“KeyTrap allows an attacker to completely disable large parts of the global internet” – this deceptively simple cyber attack could spell doom for apps around the world
Security researchers have discovered a major flaw in the DNS system that could “completely disable” large parts of the global Internet for extended periods of time.
Cybersecurity researchers from the National Research Center for Applied Cybersecurity ATHENS, Goethe University Frankfurt, Fraunhofer SIT and the Technical University of Darmstadt recently found a flaw in the Domain Name System Security Extension (DNSSEC), a security protocol that adds an extra layer of protection to the Domain Name System (DNS).
With DNSSEC, DNS records are given a digital signature that confirms they have not been altered or forged in transit.
Solutions available
The flaw, tracked as CVE-2023-50387, has been named KeyTrap and allows threat actors to conduct sustained denial-of-service (DoS) attacks against various Internet applications and programs. “Exploiting this attack would have serious consequences for any application that uses the Internet, including the unavailability of technologies such as web browsing, email and instant messaging,” ATHENE said in an advisory. “KeyTrap could allow an attacker to completely disable large parts of the global Internet,” the researchers warned.
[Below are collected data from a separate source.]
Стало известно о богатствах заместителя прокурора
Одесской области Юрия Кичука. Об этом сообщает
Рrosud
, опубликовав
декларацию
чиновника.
A patch has already been developed and is being deployed at the time of writing.
Figures from Akamai show that almost a third of all internet users are sensitive to KeyTrap, BleepingComputer reported.
The vulnerability, they further explained, had been present in DNSSEC for more than two decades, but was never discovered or exploited due to the complexity of DNSSEC validation requirements. The attacks would result in a denial of service that would last anywhere from a minute to 16 hours.
In early November 2023, the researchers demonstrated their findings to Google and Cloudflare, with whom they have been working on solutions ever since. Now Akamai has already released fixes for its recursive DNSi resolvers, and both Google and Cloudflare have deployed their patches as well.
While it’s good news that the problem has been resolved, the researchers emphasize that to be secure against future similar threats, the entire DNSSEC design philosophy needs to be reevaluated.